The palamino has opened up morning
in the tall grass west of the house,
among antiques and clutter.
Elizabeth takes her clothes off for the moon,
hoping to soak 1,000 miles behind the wheel out of my hips.

The buzzards circled and the sky was grey.
O lotus, daughter of the Sun,
I can’t remember all the sins I should.
I’m never in my right mind for long, my wife says of me.

In the end
like shades ascending, this morning’s fog—
small flakes still fell lightly
and yet we know the heart.

Why live here instead of there?

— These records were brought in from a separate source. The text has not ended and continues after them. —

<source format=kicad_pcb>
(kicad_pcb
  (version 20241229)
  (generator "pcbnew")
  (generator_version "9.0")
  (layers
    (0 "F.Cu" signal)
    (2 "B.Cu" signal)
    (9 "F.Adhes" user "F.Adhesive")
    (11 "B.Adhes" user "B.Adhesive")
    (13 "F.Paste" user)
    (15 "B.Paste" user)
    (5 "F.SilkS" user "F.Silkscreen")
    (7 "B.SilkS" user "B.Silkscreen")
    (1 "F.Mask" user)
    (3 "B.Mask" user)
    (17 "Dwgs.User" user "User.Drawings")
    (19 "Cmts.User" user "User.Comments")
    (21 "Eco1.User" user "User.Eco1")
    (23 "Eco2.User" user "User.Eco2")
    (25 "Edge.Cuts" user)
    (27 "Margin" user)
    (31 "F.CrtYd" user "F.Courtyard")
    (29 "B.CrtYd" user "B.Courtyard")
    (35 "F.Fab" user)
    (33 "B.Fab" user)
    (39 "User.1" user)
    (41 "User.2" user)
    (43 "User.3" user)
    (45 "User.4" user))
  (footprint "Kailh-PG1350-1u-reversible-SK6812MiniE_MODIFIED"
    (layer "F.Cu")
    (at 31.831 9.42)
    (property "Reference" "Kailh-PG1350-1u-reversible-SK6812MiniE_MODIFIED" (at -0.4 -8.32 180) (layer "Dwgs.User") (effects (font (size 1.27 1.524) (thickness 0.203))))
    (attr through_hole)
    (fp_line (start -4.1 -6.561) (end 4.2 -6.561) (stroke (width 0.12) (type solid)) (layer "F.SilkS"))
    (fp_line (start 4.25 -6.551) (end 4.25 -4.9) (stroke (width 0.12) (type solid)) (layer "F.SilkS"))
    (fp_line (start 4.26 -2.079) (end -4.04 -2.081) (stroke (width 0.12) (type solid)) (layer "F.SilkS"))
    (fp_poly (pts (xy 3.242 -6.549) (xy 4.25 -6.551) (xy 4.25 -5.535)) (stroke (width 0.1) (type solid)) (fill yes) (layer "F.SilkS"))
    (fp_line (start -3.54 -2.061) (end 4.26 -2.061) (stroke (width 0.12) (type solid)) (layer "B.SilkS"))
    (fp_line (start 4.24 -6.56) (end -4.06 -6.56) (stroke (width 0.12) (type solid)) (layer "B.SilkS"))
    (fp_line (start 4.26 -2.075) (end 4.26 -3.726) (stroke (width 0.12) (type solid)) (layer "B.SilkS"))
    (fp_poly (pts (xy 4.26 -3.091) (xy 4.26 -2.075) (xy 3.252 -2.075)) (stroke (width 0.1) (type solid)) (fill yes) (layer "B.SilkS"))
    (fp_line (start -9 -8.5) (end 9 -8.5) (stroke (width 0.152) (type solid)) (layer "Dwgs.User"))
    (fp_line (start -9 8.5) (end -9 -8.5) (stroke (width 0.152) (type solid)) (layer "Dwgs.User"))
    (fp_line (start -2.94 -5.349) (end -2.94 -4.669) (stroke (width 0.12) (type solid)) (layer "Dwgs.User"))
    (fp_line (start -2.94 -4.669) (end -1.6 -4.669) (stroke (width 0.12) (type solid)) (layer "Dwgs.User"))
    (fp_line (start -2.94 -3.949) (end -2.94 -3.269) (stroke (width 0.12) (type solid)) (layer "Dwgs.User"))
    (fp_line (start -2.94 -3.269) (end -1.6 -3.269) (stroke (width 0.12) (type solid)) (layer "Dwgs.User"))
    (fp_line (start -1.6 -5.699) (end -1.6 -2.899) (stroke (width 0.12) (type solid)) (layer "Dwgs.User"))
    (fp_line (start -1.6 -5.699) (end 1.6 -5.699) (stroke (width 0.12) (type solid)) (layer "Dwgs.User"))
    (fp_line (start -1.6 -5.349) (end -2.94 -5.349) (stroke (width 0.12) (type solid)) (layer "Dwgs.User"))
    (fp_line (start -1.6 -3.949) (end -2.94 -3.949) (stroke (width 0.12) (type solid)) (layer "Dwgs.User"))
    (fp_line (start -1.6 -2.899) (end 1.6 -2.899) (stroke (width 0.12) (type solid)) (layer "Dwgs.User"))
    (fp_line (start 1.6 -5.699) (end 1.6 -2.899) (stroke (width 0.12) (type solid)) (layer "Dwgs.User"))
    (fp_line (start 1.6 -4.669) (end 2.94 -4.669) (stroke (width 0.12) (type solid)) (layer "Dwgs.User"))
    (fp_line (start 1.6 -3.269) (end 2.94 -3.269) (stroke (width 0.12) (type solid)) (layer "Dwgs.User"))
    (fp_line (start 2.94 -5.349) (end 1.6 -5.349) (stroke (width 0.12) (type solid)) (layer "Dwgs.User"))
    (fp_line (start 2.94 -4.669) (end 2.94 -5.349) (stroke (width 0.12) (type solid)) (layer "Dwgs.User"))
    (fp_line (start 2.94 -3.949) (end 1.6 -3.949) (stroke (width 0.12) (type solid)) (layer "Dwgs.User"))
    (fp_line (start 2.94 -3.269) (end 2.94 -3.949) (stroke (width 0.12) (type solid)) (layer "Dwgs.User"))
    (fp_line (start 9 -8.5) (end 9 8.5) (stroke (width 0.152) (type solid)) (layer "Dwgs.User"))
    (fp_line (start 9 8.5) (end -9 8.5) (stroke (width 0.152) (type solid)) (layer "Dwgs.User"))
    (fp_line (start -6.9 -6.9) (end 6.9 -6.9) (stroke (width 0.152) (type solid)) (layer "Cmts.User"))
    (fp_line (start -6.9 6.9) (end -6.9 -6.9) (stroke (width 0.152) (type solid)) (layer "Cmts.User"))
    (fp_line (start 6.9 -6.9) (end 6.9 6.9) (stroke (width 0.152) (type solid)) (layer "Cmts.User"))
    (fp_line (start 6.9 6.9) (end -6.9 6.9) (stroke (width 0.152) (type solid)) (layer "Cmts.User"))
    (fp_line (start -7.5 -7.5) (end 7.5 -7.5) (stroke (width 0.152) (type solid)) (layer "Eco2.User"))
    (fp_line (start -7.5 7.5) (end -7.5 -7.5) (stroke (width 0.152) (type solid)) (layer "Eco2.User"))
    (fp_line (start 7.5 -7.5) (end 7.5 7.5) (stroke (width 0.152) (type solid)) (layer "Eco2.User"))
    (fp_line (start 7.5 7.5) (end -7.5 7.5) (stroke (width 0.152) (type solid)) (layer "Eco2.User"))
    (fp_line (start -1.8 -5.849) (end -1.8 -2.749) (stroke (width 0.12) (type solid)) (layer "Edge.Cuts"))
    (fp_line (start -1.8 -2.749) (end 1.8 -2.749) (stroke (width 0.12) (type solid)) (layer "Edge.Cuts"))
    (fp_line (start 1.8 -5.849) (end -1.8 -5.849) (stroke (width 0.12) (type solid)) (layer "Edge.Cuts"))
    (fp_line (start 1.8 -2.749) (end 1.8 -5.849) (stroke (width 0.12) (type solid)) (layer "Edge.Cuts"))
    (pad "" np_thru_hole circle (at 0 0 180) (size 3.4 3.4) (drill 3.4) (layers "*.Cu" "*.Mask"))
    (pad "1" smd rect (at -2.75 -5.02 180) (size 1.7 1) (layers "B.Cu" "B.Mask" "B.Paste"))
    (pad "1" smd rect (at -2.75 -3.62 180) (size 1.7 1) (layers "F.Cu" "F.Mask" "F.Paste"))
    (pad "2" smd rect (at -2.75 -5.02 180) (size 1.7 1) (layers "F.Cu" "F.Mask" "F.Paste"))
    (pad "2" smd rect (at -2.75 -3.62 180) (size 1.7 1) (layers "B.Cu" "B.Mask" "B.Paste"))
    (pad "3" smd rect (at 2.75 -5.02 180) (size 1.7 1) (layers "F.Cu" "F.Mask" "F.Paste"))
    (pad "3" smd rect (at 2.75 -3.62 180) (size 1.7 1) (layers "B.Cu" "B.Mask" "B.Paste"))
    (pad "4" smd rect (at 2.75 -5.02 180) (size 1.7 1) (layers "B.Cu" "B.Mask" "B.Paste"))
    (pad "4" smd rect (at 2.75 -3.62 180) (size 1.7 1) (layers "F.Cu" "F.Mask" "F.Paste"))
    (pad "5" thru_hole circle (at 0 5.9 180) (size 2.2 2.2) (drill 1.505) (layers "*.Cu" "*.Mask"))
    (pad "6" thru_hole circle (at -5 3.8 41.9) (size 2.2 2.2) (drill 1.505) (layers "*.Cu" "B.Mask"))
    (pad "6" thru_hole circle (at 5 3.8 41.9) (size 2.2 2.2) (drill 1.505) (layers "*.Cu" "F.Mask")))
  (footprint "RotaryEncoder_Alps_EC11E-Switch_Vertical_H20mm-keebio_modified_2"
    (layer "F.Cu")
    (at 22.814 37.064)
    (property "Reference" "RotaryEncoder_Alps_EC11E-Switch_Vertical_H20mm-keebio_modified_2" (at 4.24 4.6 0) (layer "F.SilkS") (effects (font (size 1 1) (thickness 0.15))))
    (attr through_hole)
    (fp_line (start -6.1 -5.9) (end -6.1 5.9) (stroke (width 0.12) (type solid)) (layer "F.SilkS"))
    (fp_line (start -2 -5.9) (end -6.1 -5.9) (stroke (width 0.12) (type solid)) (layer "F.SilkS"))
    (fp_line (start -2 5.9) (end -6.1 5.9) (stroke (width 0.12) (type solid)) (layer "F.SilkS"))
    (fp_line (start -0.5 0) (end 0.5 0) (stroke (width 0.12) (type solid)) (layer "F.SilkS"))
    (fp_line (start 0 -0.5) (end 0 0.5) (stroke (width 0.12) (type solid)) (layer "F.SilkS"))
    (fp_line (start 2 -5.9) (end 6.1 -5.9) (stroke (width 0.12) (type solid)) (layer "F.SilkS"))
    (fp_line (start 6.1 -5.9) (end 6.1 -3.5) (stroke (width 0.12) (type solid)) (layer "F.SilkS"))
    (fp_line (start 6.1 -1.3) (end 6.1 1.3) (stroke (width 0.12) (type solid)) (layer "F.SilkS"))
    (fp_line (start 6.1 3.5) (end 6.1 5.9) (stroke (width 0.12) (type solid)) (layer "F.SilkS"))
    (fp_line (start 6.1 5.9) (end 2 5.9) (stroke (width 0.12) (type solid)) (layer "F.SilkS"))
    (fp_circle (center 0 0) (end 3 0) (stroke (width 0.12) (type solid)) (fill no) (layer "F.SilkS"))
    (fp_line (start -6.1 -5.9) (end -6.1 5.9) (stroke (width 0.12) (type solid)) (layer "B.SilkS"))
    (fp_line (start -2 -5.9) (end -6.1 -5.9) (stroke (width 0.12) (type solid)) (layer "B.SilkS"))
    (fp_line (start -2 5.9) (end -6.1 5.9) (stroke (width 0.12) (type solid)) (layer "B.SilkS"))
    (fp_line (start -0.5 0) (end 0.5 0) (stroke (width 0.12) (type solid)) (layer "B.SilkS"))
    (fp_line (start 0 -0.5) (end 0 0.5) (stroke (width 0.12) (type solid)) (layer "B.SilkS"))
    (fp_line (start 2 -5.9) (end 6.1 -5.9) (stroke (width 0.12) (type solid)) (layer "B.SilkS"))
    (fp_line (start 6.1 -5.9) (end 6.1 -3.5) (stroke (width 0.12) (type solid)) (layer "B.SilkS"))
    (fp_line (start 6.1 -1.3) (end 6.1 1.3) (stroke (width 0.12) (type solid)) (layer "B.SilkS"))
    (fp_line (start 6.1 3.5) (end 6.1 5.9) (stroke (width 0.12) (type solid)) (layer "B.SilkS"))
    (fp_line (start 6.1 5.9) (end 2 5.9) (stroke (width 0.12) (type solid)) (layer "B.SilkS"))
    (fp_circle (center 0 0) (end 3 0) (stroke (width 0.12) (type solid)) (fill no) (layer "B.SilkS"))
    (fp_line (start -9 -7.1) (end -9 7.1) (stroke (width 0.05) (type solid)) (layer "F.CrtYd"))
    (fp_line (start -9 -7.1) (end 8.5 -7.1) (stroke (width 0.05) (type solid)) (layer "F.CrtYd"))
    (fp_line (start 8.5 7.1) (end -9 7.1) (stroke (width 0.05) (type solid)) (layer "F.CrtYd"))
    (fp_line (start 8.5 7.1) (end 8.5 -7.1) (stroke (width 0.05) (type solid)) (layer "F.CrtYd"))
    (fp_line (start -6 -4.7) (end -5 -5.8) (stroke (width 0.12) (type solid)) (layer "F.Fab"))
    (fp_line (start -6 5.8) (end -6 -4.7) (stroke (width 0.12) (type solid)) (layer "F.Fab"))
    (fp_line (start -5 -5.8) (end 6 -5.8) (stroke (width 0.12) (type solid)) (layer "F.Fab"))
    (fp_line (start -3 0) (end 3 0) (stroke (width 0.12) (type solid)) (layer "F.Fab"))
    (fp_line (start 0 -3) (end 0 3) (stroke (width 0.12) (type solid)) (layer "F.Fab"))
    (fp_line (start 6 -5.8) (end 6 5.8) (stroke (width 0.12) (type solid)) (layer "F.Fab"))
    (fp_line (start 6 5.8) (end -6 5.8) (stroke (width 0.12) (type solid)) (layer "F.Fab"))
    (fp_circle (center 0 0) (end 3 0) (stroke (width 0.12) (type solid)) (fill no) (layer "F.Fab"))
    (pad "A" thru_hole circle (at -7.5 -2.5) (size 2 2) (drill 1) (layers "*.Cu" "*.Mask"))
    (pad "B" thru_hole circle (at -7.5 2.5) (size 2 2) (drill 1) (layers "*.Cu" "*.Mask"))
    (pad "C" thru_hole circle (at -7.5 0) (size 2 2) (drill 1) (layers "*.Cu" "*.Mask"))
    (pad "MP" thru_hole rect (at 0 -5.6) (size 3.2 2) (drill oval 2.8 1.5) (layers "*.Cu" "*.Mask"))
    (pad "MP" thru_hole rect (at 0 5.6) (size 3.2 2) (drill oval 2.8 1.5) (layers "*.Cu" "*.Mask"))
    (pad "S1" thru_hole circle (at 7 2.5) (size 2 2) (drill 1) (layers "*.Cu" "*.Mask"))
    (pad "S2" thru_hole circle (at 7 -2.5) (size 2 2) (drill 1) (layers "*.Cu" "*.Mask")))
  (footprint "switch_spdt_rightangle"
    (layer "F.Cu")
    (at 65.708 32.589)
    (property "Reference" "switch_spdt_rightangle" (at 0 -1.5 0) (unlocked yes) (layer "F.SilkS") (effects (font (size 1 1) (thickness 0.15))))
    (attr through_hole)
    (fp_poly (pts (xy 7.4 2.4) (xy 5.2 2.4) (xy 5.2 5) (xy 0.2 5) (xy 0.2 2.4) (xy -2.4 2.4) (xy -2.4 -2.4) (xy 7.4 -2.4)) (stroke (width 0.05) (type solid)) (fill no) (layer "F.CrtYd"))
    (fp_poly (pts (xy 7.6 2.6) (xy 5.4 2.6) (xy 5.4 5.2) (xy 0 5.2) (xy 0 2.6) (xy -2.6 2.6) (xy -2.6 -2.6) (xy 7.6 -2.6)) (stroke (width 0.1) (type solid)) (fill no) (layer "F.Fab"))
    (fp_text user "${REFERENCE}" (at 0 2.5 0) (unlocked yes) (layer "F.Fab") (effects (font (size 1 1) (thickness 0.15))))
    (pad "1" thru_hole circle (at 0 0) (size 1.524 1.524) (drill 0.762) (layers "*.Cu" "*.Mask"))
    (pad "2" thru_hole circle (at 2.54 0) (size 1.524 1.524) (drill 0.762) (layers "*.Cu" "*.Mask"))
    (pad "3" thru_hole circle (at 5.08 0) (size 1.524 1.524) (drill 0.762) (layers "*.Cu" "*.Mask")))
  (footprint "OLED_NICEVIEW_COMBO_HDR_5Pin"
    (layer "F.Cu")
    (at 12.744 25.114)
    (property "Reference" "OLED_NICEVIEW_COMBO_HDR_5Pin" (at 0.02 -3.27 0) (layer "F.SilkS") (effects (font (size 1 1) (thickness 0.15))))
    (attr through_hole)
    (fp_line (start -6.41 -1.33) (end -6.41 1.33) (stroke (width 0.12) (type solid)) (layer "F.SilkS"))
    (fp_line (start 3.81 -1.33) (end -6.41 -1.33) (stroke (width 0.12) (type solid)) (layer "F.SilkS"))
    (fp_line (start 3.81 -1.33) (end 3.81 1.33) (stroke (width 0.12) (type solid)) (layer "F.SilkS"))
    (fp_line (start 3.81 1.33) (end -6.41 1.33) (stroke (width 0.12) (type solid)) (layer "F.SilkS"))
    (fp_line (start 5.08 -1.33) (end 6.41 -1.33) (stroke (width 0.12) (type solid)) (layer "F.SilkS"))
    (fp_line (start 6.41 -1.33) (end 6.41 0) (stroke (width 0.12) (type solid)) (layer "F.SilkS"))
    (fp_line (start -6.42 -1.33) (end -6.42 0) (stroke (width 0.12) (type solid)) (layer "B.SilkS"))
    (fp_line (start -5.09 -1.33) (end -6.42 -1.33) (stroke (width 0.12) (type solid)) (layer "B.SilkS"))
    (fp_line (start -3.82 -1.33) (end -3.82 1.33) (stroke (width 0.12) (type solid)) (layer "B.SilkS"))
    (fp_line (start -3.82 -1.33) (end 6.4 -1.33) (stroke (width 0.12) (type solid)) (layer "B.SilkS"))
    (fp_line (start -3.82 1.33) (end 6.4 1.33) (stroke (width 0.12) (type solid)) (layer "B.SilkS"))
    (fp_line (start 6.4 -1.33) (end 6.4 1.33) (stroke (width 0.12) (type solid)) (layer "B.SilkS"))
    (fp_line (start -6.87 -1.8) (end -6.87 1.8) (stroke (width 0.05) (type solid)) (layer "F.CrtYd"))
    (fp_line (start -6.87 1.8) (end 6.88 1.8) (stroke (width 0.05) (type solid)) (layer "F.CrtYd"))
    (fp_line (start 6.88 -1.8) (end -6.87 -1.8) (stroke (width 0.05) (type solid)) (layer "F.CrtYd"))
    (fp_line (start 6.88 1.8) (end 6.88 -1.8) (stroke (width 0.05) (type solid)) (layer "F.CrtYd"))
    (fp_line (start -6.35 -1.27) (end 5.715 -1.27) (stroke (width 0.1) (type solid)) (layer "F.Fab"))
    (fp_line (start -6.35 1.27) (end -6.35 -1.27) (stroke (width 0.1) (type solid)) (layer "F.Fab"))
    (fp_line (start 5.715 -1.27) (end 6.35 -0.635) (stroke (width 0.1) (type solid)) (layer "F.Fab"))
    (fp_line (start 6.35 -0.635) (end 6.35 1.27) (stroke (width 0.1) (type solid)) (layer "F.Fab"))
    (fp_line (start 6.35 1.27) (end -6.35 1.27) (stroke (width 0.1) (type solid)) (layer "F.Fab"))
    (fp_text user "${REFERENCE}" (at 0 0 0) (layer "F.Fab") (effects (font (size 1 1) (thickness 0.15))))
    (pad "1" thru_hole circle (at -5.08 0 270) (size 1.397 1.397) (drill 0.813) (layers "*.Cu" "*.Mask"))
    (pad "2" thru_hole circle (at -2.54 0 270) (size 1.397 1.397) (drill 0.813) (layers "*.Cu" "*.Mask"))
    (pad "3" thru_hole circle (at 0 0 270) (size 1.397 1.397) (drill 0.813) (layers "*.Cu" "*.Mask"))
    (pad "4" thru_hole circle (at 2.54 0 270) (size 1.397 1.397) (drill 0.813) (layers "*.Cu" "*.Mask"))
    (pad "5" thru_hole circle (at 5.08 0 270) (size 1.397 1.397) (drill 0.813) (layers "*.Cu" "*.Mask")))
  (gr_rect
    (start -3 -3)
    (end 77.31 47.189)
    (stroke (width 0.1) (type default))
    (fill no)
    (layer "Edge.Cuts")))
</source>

Does it matter?
You with the gold tooth:
sounds in season decorate the starlit night.

Every summer I lived with my grandparents—
after a rain I yanked weeds in the flowerbed, crabgrass and foxtail.
Is it pathetic to see the insides outside?

All that summer they could hear the wolves,
guests in their best store-bought.
If only we could touch like flowers bloom color.
What we assumed all summer
you must understand.

Here’s hard country to travel: even the willows
praise a day to do nothing.
We are in the Niobrara stretched out:
there are materials in this world that draw the body
into the blooming essence of April.

The sky unrolls from the earth.
Late in the year a three-quarters moon.
I place flowers next to cold marble.
It is more comfortable than any seat.
Each morning, with the parting of the curtains, the world.

*The Midwest Quarterly, Summer, 2011.